MATERIAL SHOWN -
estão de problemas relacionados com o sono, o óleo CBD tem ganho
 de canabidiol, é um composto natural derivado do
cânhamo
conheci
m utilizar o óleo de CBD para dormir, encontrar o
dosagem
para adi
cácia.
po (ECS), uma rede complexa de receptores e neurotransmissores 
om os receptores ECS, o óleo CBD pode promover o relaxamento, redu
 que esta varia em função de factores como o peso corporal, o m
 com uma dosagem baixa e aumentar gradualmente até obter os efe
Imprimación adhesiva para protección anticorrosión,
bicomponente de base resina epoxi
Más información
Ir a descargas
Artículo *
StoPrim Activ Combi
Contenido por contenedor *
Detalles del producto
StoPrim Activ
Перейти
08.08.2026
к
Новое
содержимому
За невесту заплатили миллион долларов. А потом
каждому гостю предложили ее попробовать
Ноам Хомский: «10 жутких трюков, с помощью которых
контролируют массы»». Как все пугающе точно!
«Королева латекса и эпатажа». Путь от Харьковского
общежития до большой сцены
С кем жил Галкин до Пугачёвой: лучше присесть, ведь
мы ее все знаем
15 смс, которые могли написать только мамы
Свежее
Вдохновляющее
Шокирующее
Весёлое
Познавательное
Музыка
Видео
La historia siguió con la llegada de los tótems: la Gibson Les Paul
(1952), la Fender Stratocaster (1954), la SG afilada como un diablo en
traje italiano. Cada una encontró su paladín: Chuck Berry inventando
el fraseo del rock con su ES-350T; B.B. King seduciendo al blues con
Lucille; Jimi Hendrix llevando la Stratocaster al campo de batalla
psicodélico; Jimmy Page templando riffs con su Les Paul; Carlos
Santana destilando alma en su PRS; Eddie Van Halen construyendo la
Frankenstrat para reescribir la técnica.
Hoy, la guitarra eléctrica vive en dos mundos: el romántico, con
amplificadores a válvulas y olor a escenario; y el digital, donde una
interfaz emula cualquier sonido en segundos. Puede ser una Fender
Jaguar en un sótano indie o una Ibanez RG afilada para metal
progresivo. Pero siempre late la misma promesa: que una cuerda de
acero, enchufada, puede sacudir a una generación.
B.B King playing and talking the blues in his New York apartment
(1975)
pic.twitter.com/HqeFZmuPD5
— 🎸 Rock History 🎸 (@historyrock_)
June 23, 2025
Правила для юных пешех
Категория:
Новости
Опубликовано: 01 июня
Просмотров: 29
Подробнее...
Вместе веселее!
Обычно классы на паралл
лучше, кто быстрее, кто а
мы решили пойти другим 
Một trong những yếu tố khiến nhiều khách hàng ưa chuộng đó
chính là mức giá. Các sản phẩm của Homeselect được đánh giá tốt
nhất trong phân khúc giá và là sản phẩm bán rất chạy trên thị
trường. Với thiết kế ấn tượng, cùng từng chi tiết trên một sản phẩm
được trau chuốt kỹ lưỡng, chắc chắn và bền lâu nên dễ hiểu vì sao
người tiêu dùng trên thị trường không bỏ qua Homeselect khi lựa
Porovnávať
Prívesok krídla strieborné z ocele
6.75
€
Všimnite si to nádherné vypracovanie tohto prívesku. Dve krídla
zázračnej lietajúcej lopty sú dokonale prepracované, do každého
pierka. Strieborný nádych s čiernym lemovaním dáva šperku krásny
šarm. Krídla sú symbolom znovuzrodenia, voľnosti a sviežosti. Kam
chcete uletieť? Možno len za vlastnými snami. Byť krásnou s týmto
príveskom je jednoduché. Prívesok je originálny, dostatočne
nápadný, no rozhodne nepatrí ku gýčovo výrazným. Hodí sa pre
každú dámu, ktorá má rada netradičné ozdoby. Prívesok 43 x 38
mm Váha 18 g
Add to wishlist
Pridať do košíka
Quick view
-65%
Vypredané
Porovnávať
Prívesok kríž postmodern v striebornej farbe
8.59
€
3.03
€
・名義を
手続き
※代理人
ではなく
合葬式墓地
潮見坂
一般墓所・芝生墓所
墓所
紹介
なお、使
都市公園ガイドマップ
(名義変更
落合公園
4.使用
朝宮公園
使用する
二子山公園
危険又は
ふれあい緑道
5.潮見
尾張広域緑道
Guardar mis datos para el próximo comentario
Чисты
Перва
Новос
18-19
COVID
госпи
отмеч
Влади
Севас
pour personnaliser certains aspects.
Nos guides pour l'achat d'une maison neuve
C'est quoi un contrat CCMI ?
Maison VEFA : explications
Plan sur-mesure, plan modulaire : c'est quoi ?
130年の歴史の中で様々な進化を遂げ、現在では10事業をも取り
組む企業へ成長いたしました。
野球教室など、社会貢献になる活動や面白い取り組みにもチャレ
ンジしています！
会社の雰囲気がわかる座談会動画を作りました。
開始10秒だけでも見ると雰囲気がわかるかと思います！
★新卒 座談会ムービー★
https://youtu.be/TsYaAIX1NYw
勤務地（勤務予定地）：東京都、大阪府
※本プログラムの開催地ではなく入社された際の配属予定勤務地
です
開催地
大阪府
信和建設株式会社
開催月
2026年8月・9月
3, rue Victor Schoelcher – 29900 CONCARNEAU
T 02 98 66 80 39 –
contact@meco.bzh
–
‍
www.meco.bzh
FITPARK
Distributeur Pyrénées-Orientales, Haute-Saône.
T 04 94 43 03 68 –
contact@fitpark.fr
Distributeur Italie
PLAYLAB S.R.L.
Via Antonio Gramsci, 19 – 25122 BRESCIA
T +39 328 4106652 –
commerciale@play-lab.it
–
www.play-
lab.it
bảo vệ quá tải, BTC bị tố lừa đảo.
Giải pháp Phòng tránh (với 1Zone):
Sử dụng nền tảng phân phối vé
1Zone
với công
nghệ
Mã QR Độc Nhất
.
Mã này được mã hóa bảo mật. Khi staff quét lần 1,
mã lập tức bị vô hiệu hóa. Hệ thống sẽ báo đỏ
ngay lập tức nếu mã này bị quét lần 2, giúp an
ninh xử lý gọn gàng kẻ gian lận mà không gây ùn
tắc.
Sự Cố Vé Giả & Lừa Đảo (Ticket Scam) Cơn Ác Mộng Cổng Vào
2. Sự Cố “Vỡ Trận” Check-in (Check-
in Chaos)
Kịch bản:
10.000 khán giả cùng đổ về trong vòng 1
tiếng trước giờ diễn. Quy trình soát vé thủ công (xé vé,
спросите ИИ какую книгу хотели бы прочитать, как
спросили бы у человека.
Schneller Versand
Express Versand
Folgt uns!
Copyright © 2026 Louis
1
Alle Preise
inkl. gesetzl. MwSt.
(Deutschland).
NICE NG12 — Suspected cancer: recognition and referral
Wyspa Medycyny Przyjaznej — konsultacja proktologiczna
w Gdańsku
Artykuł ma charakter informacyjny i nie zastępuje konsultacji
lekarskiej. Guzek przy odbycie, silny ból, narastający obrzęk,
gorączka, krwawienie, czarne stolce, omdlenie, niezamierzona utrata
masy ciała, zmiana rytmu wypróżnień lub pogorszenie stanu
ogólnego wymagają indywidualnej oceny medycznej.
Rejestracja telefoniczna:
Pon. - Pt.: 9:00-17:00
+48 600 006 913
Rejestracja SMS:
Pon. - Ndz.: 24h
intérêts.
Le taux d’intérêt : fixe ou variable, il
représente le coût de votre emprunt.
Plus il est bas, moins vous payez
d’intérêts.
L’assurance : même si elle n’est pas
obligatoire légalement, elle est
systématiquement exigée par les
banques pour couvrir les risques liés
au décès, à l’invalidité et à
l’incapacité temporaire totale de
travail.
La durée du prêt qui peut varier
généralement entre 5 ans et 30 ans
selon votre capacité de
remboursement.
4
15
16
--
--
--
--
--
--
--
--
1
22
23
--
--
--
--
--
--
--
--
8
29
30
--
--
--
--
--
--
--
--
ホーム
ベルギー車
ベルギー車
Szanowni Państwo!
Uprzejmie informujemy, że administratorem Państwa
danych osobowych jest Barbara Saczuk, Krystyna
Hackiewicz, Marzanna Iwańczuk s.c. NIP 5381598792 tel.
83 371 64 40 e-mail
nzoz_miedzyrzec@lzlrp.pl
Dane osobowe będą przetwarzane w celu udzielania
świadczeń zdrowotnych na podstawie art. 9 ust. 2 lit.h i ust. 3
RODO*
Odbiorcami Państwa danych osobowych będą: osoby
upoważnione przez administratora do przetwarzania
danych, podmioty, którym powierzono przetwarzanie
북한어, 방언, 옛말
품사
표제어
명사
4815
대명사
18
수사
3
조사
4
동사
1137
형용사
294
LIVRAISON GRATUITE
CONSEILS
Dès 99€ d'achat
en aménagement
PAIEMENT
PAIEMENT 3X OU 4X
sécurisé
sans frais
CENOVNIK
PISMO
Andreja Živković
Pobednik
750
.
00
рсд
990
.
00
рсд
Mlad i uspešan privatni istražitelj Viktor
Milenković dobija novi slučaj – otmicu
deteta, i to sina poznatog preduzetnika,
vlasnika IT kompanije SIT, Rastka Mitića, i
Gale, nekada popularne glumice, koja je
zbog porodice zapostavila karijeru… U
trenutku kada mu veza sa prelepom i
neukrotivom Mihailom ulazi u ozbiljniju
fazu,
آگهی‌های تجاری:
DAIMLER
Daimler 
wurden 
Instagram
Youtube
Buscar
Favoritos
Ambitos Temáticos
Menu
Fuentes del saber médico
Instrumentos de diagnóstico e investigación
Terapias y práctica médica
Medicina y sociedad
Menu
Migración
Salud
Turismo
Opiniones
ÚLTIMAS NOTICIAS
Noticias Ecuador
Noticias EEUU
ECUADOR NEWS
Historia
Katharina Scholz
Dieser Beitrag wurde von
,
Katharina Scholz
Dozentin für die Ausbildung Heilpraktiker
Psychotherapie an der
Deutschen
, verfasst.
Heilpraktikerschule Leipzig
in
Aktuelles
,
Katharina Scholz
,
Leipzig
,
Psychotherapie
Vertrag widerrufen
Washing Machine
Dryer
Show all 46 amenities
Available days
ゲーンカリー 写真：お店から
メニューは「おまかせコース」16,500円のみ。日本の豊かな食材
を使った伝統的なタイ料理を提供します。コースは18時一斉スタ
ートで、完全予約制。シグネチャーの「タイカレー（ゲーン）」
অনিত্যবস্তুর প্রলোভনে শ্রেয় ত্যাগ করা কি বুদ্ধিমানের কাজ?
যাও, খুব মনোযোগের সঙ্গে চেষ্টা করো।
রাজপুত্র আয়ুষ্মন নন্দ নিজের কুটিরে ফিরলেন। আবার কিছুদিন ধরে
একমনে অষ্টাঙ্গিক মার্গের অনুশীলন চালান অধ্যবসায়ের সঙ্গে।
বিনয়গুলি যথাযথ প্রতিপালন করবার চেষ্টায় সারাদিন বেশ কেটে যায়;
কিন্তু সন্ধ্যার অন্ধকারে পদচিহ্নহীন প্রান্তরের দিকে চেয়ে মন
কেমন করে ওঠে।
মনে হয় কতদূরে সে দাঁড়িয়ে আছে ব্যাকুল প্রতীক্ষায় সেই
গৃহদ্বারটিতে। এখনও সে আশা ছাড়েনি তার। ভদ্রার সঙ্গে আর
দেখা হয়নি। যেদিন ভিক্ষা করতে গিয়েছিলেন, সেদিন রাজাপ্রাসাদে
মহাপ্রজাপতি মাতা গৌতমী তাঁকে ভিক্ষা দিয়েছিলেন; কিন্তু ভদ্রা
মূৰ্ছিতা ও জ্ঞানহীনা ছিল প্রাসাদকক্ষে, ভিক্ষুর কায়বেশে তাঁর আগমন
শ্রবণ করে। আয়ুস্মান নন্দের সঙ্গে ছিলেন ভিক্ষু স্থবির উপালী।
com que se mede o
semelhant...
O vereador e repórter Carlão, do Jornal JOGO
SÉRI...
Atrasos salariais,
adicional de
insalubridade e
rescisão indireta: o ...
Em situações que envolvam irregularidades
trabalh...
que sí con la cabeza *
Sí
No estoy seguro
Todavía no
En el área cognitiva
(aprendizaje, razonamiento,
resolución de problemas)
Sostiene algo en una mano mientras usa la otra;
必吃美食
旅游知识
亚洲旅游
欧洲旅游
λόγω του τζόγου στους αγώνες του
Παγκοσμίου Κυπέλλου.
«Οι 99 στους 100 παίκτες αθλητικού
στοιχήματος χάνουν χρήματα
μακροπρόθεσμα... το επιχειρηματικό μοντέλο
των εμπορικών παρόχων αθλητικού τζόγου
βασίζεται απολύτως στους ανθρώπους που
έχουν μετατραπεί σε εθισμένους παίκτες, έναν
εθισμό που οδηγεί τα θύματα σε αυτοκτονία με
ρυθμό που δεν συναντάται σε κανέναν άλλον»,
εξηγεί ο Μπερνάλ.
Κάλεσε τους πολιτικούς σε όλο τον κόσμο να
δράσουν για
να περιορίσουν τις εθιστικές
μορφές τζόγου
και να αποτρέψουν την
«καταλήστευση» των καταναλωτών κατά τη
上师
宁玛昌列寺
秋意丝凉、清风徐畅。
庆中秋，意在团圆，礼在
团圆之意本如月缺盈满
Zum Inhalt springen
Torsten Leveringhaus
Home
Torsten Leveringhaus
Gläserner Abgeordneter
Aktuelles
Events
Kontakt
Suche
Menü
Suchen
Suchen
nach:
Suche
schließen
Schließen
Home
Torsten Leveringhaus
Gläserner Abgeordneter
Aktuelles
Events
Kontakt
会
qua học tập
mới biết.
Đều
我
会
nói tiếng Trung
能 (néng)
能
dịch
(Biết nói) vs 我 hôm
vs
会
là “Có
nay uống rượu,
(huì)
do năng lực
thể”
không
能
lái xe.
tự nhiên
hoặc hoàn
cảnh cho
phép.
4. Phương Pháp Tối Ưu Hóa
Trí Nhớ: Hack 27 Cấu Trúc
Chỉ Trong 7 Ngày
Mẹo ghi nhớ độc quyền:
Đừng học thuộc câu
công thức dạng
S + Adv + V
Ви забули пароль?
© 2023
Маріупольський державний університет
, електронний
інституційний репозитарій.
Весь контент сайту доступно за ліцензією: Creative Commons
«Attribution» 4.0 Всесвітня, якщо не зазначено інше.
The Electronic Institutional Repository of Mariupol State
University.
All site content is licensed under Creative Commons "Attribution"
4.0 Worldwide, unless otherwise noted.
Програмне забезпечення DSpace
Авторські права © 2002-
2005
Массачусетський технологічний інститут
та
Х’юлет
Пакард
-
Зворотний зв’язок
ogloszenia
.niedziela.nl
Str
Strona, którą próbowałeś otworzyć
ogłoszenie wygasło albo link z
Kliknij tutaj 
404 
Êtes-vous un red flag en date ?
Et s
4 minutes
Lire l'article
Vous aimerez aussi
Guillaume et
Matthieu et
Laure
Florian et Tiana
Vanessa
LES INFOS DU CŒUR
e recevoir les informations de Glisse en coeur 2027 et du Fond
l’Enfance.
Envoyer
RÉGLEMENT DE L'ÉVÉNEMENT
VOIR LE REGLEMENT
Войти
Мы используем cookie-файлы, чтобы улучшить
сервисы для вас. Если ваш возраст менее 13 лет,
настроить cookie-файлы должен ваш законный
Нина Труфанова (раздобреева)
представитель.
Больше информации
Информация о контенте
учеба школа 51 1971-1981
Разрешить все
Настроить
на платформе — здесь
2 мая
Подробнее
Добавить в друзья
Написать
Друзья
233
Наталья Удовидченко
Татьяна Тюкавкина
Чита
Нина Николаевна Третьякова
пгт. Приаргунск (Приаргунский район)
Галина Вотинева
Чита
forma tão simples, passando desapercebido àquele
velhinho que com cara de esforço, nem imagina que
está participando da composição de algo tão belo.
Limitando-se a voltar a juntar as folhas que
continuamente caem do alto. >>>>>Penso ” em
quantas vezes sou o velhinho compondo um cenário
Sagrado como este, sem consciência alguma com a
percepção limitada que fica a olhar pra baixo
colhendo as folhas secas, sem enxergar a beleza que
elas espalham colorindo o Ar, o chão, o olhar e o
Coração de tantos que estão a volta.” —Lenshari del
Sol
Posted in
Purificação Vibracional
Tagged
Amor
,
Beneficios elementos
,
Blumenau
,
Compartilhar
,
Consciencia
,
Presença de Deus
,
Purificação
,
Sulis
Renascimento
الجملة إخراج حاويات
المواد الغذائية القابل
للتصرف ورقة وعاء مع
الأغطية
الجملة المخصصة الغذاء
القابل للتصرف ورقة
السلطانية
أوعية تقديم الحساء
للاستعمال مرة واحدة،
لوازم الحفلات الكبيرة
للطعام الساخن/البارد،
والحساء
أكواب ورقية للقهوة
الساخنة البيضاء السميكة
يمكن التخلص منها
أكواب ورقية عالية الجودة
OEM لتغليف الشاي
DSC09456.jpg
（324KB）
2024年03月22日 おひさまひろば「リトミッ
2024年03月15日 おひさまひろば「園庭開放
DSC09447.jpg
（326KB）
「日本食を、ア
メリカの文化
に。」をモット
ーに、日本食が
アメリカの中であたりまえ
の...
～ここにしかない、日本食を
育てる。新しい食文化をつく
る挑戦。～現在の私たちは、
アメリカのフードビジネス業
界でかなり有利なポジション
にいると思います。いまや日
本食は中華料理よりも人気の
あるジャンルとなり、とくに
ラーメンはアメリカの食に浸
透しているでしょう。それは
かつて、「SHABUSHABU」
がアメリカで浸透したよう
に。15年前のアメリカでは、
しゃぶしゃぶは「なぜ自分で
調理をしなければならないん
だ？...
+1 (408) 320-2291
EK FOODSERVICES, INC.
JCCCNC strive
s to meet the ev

PROMPT -
Look for the line that contains "forma tão simples, passando" in the listing above. Set down that line and each line after it, ending with the last one.

ANSWER TO THE PROBLEM -
forma tão simples, passando desapercebido àquele
velhinho que com cara de esforço, nem imagina que
está participando da composição de algo tão belo.
Limitando-se a voltar a juntar as folhas que
continuamente caem do alto. >>>>>Penso ” em
quantas vezes sou o velhinho compondo um cenário
Sagrado como este, sem consciência alguma com a
percepção limitada que fica a olhar pra baixo
colhendo as folhas secas, sem enxergar a beleza que
elas espalham colorindo o Ar, o chão, o olhar e o
Coração de tantos que estão a volta.” —Lenshari del
Sol
Posted in
Purificação Vibracional
Tagged
Amor
,
Beneficios elementos
,
Blumenau
,
Compartilhar
,
Consciencia
,
Presença de Deus
,
Purificação
,
Sulis
Renascimento
الجملة إخراج حاويات
المواد الغذائية القابل
للتصرف ورقة وعاء مع
الأغطية
الجملة المخصصة الغذاء
القابل للتصرف ورقة
السلطانية
أوعية تقديم الحساء
للاستعمال مرة واحدة،
لوازم الحفلات الكبيرة
للطعام الساخن/البارد،
والحساء
أكواب ورقية للقهوة
الساخنة البيضاء السميكة
يمكن التخلص منها
أكواب ورقية عالية الجودة
OEM لتغليف الشاي
DSC09456.jpg
（324KB）
2024年03月22日 おひさまひろば「リトミッ
2024年03月15日 おひさまひろば「園庭開放
DSC09447.jpg
（326KB）
「日本食を、ア
メリカの文化
に。」をモット
ーに、日本食が
アメリカの中であたりまえ
の...
～ここにしかない、日本食を
育てる。新しい食文化をつく
る挑戦。～現在の私たちは、
アメリカのフードビジネス業
界でかなり有利なポジション
にいると思います。いまや日
本食は中華料理よりも人気の
あるジャンルとなり、とくに
ラーメンはアメリカの食に浸
透しているでしょう。それは
かつて、「SHABUSHABU」
がアメリカで浸透したよう
に。15年前のアメリカでは、
しゃぶしゃぶは「なぜ自分で
調理をしなければならないん
だ？...
+1 (408) 320-2291
EK FOODSERVICES, INC.
JCCCNC strive
s to meet the ev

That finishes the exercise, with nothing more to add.